(Job item) Begin at the line that contains "Remember: The goal" and continue through the last of the lines. Rewrite those lines with "customers" swapped for "users", leaving everything else unchanged.

[Rendered images with source text]
- - - - -

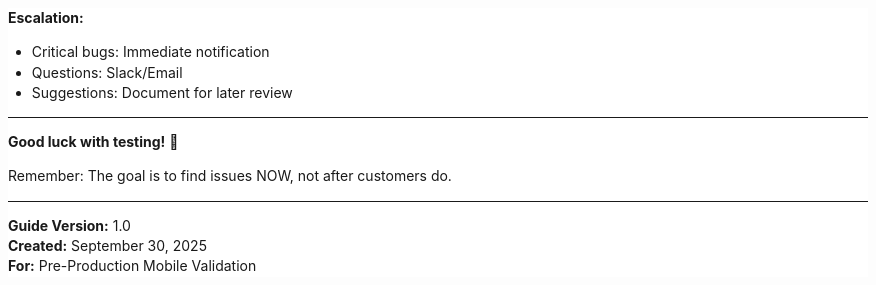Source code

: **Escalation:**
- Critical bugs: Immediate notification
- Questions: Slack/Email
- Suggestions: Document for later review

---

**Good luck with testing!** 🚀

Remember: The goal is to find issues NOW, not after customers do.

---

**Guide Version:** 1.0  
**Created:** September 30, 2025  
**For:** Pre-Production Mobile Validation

- - - - -

(The answer)
Remember: The goal is to find issues NOW, not after users do.

---

**Guide Version:** 1.0  
**Created:** September 30, 2025  
**For:** Pre-Production Mobile Validation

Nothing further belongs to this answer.